:: Entries supplied ::
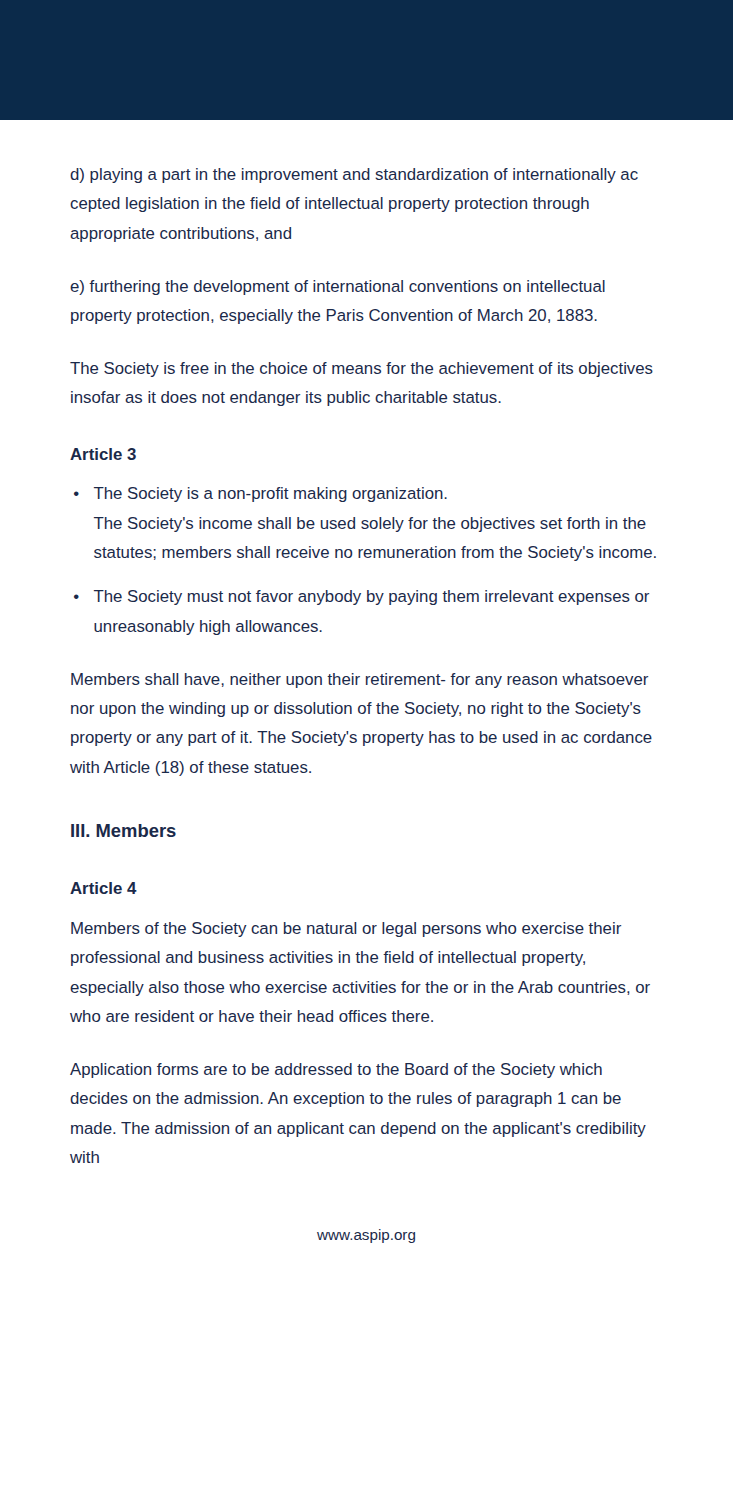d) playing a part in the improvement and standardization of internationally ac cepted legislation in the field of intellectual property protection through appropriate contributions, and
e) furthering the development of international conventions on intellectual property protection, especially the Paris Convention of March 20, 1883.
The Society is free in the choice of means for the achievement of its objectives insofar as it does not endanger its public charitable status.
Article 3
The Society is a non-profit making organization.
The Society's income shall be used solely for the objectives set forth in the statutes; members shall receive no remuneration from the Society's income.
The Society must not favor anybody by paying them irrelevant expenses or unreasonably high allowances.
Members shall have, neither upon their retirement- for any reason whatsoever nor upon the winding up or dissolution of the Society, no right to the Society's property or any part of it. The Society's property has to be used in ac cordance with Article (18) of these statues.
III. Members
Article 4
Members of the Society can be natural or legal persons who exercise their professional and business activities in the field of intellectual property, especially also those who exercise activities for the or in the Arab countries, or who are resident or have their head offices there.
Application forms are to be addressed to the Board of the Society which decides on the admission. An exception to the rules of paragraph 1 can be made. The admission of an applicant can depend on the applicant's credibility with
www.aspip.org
:::
:: Entries supplied ::
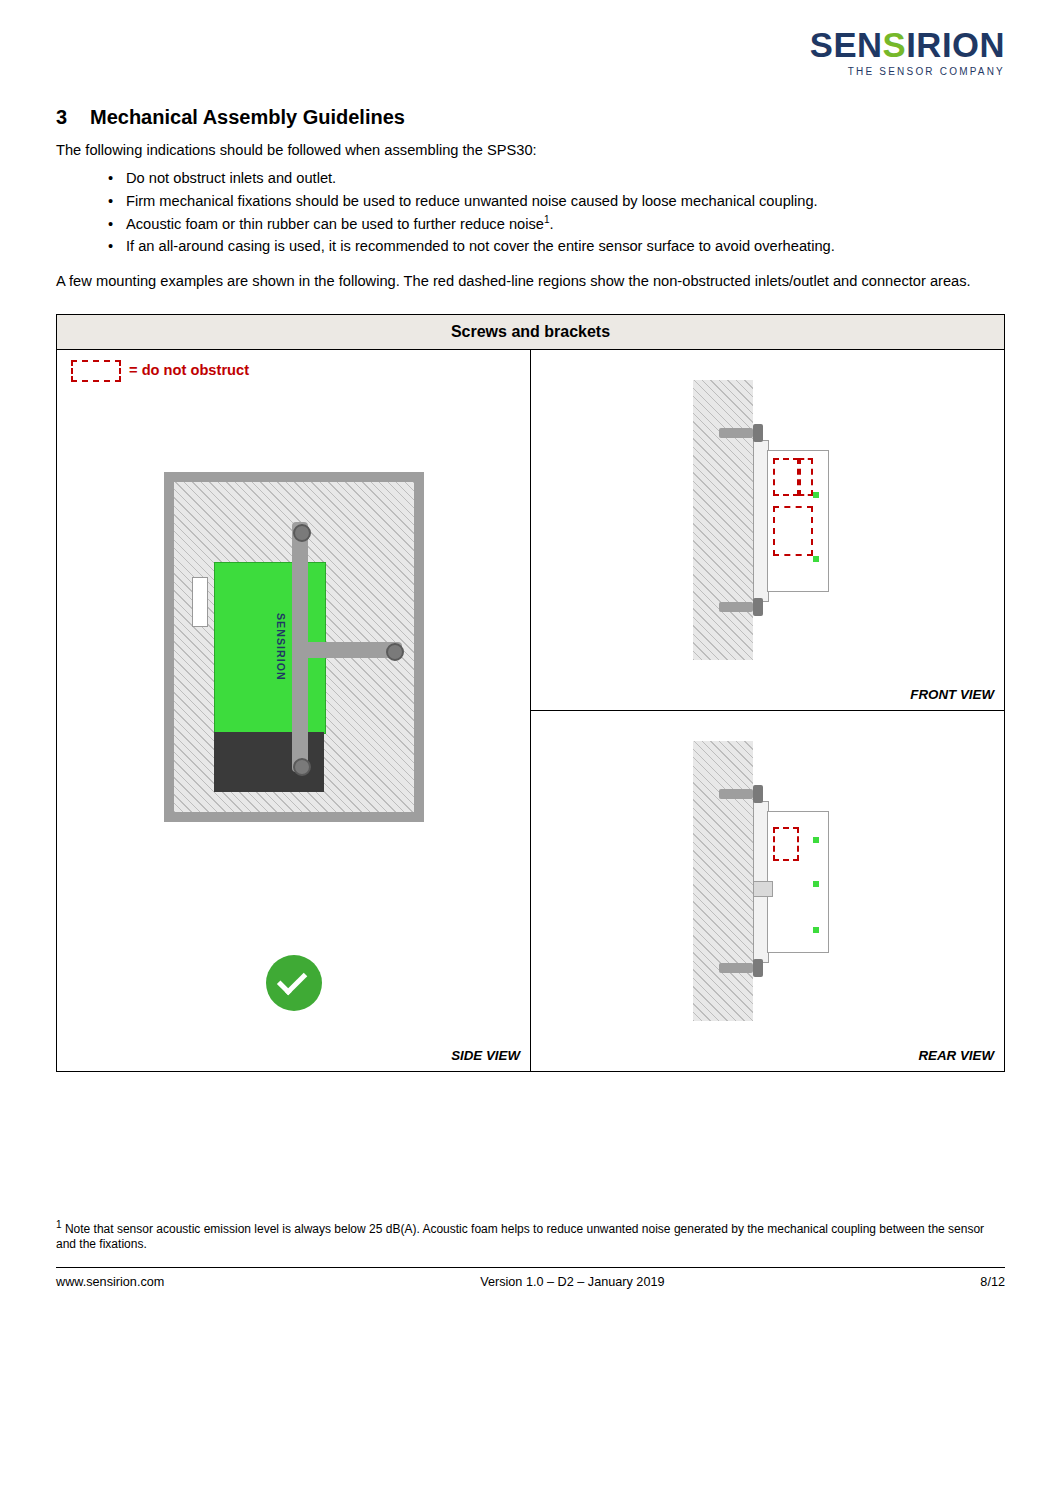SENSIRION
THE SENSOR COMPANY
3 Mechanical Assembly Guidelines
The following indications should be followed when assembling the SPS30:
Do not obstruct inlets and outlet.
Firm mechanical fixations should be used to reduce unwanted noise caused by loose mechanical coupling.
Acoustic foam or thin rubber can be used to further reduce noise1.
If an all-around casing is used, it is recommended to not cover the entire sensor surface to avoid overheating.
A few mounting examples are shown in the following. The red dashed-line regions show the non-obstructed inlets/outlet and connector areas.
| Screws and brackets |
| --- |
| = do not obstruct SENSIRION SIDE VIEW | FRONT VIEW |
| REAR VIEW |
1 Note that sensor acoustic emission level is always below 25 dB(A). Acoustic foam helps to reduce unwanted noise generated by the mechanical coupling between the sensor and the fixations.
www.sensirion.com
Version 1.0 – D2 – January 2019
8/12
:::
Work item: Starting at the line above that holds "Application forms are" and ending at the line that holds "www.aspip.org", transcribe each line exactly and include no other lines.

Completed exercise:
Application forms are to be addressed to the Board of the Society which decides on the admission. An exception to the rules of paragraph 1 can be made. The admission of an applicant can depend on the applicant's credibility with
www.aspip.org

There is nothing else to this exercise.